Italian Italian jurist and writer (1724–1792)

Anton Maria Vannucchi (2 February 1724 – 12 February 1792) was an Italian professor of law and erudite writer, including poetry.

== Early life and education ==
He was born in Castelfiorentino to an old Florentine family. He was related to the painter Andrea del Sarto.

He studied literature in the Collegio delle Scuole Pie in Florence, learning Greek under the erudite Giovanni Lami. He studied law under Anton Bernardo Ceccarelli. He ultimately obtained his doctorate from the University of Pisa.

==Career==
He taught initially in San Miniato, then moved to Florence. He was a member of the Accademia degli Apatisti and published in Lami's Novelle Litterarie. He was inducted in the Accademia della Crusca.

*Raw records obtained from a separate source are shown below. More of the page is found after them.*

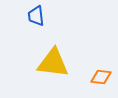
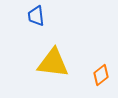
orange diamond: moved 2 px up; rotated 45 degrees counterclockwise
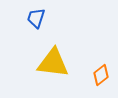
blue trapezoid: moved 2 px down; rotated 25 degrees clockwise
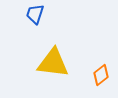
blue trapezoid: moved 1 px left, 4 px up
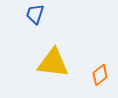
orange diamond: moved 1 px left
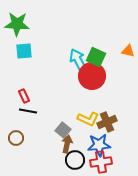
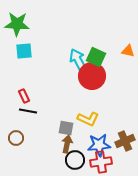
brown cross: moved 18 px right, 19 px down
gray square: moved 3 px right, 2 px up; rotated 28 degrees counterclockwise
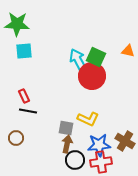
brown cross: rotated 36 degrees counterclockwise
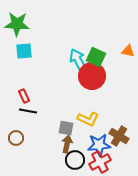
brown cross: moved 6 px left, 5 px up
red cross: moved 1 px left; rotated 20 degrees counterclockwise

In 1750, he was appointed professor of medieval law at the University of Pisa, and continued to teach there, with many pauses until 1792. He exchanged correspondence with many of the European intelligentsia of the Italian Enlightenment, including Voltaire, Ludovico Antonio Muratori, Metastasio, and Vittorio Alfieri.

== Works ==
Among his writings are:
- Raccolta d'opuscoli sopra l'opinioni filosofiche di Newton edited by Lorenzo Tosi and Vannucchi, Florence, 1744.
- Dissertazione del metodo di acquistare la Giurisprudenza critica, Florence 1750.
- Dissertazioni filosofiche ad uso degli studiosi del Gius pubblico, Pisa 1760.
- Posie intitolate il Trionfo di Minerva, libri tre Livorno 1768.
- Poesie, Livorno 1756 in two volumes.
- Osservazioni sopra gli Arimanni dei bassi secoli (see Arimannus).